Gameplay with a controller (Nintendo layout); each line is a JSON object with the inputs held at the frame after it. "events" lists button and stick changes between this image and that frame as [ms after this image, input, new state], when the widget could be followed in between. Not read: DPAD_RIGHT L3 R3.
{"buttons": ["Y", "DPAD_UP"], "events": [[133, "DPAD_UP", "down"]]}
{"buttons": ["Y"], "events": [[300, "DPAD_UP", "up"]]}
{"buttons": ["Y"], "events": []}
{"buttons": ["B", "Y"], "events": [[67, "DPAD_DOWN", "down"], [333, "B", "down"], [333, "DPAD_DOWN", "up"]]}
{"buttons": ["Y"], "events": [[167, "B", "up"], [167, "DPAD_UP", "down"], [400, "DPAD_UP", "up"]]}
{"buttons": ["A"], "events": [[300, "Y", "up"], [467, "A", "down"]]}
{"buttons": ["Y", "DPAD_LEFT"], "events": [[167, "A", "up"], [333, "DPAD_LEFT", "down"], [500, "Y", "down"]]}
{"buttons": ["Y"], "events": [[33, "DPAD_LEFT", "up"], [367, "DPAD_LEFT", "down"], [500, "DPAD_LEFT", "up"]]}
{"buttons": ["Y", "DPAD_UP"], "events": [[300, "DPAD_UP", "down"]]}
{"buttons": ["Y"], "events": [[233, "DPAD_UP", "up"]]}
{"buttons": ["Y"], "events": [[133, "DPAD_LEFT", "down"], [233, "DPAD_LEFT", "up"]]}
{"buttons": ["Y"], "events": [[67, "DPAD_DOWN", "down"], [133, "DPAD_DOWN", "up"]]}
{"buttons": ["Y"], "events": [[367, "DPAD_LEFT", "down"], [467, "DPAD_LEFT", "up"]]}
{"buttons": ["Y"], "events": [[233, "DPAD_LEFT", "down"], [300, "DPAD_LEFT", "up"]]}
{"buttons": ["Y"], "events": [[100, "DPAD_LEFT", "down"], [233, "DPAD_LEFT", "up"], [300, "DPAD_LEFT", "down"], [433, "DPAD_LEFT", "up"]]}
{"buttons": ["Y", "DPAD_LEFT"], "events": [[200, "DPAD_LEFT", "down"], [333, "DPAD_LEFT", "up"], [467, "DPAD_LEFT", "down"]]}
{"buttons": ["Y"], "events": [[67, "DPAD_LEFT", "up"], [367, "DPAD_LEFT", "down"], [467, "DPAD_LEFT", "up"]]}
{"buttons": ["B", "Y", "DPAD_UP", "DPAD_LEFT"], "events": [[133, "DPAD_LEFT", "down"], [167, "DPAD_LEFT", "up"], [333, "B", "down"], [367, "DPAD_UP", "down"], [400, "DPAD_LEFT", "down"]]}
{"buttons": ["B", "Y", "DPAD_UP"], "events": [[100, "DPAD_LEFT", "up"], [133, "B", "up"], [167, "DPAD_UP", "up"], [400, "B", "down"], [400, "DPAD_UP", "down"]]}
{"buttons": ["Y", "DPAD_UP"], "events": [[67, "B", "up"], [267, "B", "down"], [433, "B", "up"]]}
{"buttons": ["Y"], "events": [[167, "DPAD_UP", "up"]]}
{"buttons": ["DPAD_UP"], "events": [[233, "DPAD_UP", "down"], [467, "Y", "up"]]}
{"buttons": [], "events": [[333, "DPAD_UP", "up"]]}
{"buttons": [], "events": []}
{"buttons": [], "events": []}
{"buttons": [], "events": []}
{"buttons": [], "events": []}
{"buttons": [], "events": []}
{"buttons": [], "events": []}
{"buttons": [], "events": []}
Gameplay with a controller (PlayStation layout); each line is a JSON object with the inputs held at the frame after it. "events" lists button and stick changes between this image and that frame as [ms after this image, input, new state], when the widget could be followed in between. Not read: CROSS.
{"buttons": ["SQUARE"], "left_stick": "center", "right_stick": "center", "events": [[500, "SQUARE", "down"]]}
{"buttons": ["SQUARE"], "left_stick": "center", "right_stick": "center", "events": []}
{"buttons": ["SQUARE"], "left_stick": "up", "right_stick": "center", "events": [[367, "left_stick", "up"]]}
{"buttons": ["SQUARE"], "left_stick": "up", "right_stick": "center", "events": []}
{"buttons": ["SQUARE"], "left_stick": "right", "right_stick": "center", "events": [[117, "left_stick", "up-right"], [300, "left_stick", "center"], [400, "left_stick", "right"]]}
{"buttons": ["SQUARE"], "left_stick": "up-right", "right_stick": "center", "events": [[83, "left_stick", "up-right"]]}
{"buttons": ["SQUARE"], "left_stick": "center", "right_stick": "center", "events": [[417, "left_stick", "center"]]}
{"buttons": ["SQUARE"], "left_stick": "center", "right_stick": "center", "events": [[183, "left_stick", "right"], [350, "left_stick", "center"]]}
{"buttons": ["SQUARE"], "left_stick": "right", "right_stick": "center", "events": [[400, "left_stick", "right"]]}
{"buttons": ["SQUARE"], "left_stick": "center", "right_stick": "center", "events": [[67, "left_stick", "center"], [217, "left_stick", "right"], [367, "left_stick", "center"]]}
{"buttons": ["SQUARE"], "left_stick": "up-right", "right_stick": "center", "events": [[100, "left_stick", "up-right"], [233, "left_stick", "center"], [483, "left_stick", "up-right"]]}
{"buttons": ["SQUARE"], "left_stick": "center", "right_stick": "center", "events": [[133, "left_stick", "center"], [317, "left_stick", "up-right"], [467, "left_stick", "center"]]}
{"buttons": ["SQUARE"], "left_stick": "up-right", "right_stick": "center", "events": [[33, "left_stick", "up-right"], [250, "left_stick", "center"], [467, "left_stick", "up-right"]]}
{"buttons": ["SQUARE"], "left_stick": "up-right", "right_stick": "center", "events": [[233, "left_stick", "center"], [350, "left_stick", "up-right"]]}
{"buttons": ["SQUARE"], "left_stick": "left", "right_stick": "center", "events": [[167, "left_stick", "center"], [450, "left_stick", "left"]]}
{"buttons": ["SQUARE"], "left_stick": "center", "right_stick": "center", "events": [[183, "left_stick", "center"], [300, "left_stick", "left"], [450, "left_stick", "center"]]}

• • • •

Task description: Your task is to transcribe the material exactly.

Completed task:
Gameplay with a controller (Nintendo layout); each line is a JSON object with the inputs held at the frame after it. "events" lists button and stick changes between this image and that frame as [ms after this image, input, new state], when the widget could be followed in between. Not read: DPAD_RIGHT L3 R3.
{"buttons": ["Y", "DPAD_UP"], "events": [[133, "DPAD_UP", "down"]]}
{"buttons": ["Y"], "events": [[300, "DPAD_UP", "up"]]}
{"buttons": ["Y"], "events": []}
{"buttons": ["B", "Y"], "events": [[67, "DPAD_DOWN", "down"], [333, "B", "down"], [333, "DPAD_DOWN", "up"]]}
{"buttons": ["Y"], "events": [[167, "B", "up"], [167, "DPAD_UP", "down"], [400, "DPAD_UP", "up"]]}
{"buttons": ["A"], "events": [[300, "Y", "up"], [467, "A", "down"]]}
{"buttons": ["Y", "DPAD_LEFT"], "events": [[167, "A", "up"], [333, "DPAD_LEFT", "down"], [500, "Y", "down"]]}
{"buttons": ["Y"], "events": [[33, "DPAD_LEFT", "up"], [367, "DPAD_LEFT", "down"], [500, "DPAD_LEFT", "up"]]}
{"buttons": ["Y", "DPAD_UP"], "events": [[300, "DPAD_UP", "down"]]}
{"buttons": ["Y"], "events": [[233, "DPAD_UP", "up"]]}
{"buttons": ["Y"], "events": [[133, "DPAD_LEFT", "down"], [233, "DPAD_LEFT", "up"]]}
{"buttons": ["Y"], "events": [[67, "DPAD_DOWN", "down"], [133, "DPAD_DOWN", "up"]]}
{"buttons": ["Y"], "events": [[367, "DPAD_LEFT", "down"], [467, "DPAD_LEFT", "up"]]}
{"buttons": ["Y"], "events": [[233, "DPAD_LEFT", "down"], [300, "DPAD_LEFT", "up"]]}
{"buttons": ["Y"], "events": [[100, "DPAD_LEFT", "down"], [233, "DPAD_LEFT", "up"], [300, "DPAD_LEFT", "down"], [433, "DPAD_LEFT", "up"]]}
{"buttons": ["Y", "DPAD_LEFT"], "events": [[200, "DPAD_LEFT", "down"], [333, "DPAD_LEFT", "up"], [467, "DPAD_LEFT", "down"]]}
{"buttons": ["Y"], "events": [[67, "DPAD_LEFT", "up"], [367, "DPAD_LEFT", "down"], [467, "DPAD_LEFT", "up"]]}
{"buttons": ["B", "Y", "DPAD_UP", "DPAD_LEFT"], "events": [[133, "DPAD_LEFT", "down"], [167, "DPAD_LEFT", "up"], [333, "B", "down"], [367, "DPAD_UP", "down"], [400, "DPAD_LEFT", "down"]]}
{"buttons": ["B", "Y", "DPAD_UP"], "events": [[100, "DPAD_LEFT", "up"], [133, "B", "up"], [167, "DPAD_UP", "up"], [400, "B", "down"], [400, "DPAD_UP", "down"]]}
{"buttons": ["Y", "DPAD_UP"], "events": [[67, "B", "up"], [267, "B", "down"], [433, "B", "up"]]}
{"buttons": ["Y"], "events": [[167, "DPAD_UP", "up"]]}
{"buttons": ["DPAD_UP"], "events": [[233, "DPAD_UP", "down"], [467, "Y", "up"]]}
{"buttons": [], "events": [[333, "DPAD_UP", "up"]]}
{"buttons": [], "events": []}
{"buttons": [], "events": []}
{"buttons": [], "events": []}
{"buttons": [], "events": []}
{"buttons": [], "events": []}
{"buttons": [], "events": []}
{"buttons": [], "events": []}
Gameplay with a controller (PlayStation layout); each line is a JSON object with the inputs held at the frame after it. "events" lists button and stick changes between this image and that frame as [ms after this image, input, new state], when the widget could be followed in between. Not read: CROSS.
{"buttons": ["SQUARE"], "left_stick": "center", "right_stick": "center", "events": [[500, "SQUARE", "down"]]}
{"buttons": ["SQUARE"], "left_stick": "center", "right_stick": "center", "events": []}
{"buttons": ["SQUARE"], "left_stick": "up", "right_stick": "center", "events": [[367, "left_stick", "up"]]}
{"buttons": ["SQUARE"], "left_stick": "up", "right_stick": "center", "events": []}
{"buttons": ["SQUARE"], "left_stick": "right", "right_stick": "center", "events": [[117, "left_stick", "up-right"], [300, "left_stick", "center"], [400, "left_stick", "right"]]}
{"buttons": ["SQUARE"], "left_stick": "up-right", "right_stick": "center", "events": [[83, "left_stick", "up-right"]]}
{"buttons": ["SQUARE"], "left_stick": "center", "right_stick": "center", "events": [[417, "left_stick", "center"]]}
{"buttons": ["SQUARE"], "left_stick": "center", "right_stick": "center", "events": [[183, "left_stick", "right"], [350, "left_stick", "center"]]}
{"buttons": ["SQUARE"], "left_stick": "right", "right_stick": "center", "events": [[400, "left_stick", "right"]]}
{"buttons": ["SQUARE"], "left_stick": "center", "right_stick": "center", "events": [[67, "left_stick", "center"], [217, "left_stick", "right"], [367, "left_stick", "center"]]}
{"buttons": ["SQUARE"], "left_stick": "up-right", "right_stick": "center", "events": [[100, "left_stick", "up-right"], [233, "left_stick", "center"], [483, "left_stick", "up-right"]]}
{"buttons": ["SQUARE"], "left_stick": "center", "right_stick": "center", "events": [[133, "left_stick", "center"], [317, "left_stick", "up-right"], [467, "left_stick", "center"]]}
{"buttons": ["SQUARE"], "left_stick": "up-right", "right_stick": "center", "events": [[33, "left_stick", "up-right"], [250, "left_stick", "center"], [467, "left_stick", "up-right"]]}
{"buttons": ["SQUARE"], "left_stick": "up-right", "right_stick": "center", "events": [[233, "left_stick", "center"], [350, "left_stick", "up-right"]]}
{"buttons": ["SQUARE"], "left_stick": "left", "right_stick": "center", "events": [[167, "left_stick", "center"], [450, "left_stick", "left"]]}
{"buttons": ["SQUARE"], "left_stick": "center", "right_stick": "center", "events": [[183, "left_stick", "center"], [300, "left_stick", "left"], [450, "left_stick", "center"]]}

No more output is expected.